I even have some ad hoc ideas who to do it. 1) Converting oil in eatable fats - German did it after WW2 2) Grow worms inside piece of soil 3) Chlorella 4) Potatoes - if all territory of Russia would be used to grow it, it would feed 30 billion people. 5) Converting celulose into glucose bacteria 6) https://en.wikipedia.org/wiki/Pinus_sibirica - it has eatable nuts and total mass of them is very large, as this tree covers millions of square kilometers in taiga.

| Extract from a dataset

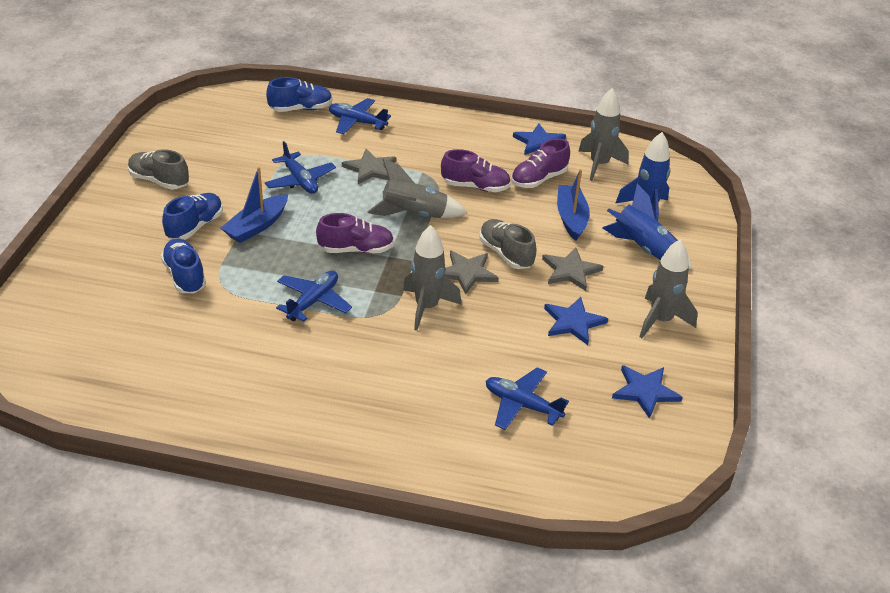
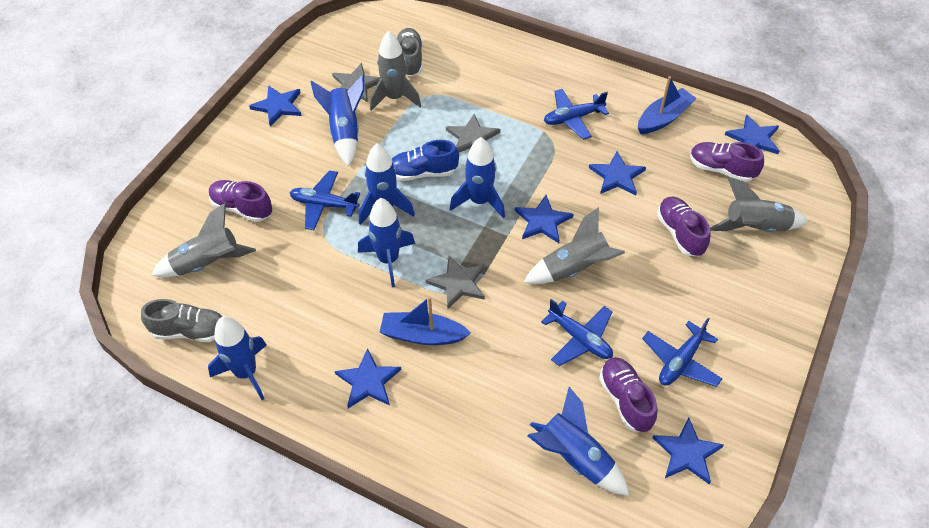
blue rocket: 2 -> 6
blue shoe: 3 -> 1
blue star: 3 -> 6
purple shoe: 3 -> 4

Thanks. 1) Please provide a reference-I had searched converting petroleum earlier and did not find anything. 2) In the book, we found that more of the calories would go to non-food organisms using worms than use other options like cellulose digesting beetles. 3) Artificial light is extremely inefficient, so this would only be feasible in the partial sun blocking scenarios. 4) If the climate is 10°C cooler because of nuclear winter, maybe the potatoes would work in the tropics. But the question is whether they could handle the high UV caused by the destruction of the ozone layer. 5) I'm not sure exactly what you mean here. But we did look at chemical methods of converting cellulose into sugar, which are currently used to produce biofuels. We also looked at eating bacteria directly that grew on cellulose, but it is not appetizing and you would need to have low fiber for it to even produce net calories. We also considered the possibility of leaching sugar out of material the bacteria was growing on, but this needs more investigation. 6) In the case of the sun being blocked, these trees would die, but it could give us some temporary food.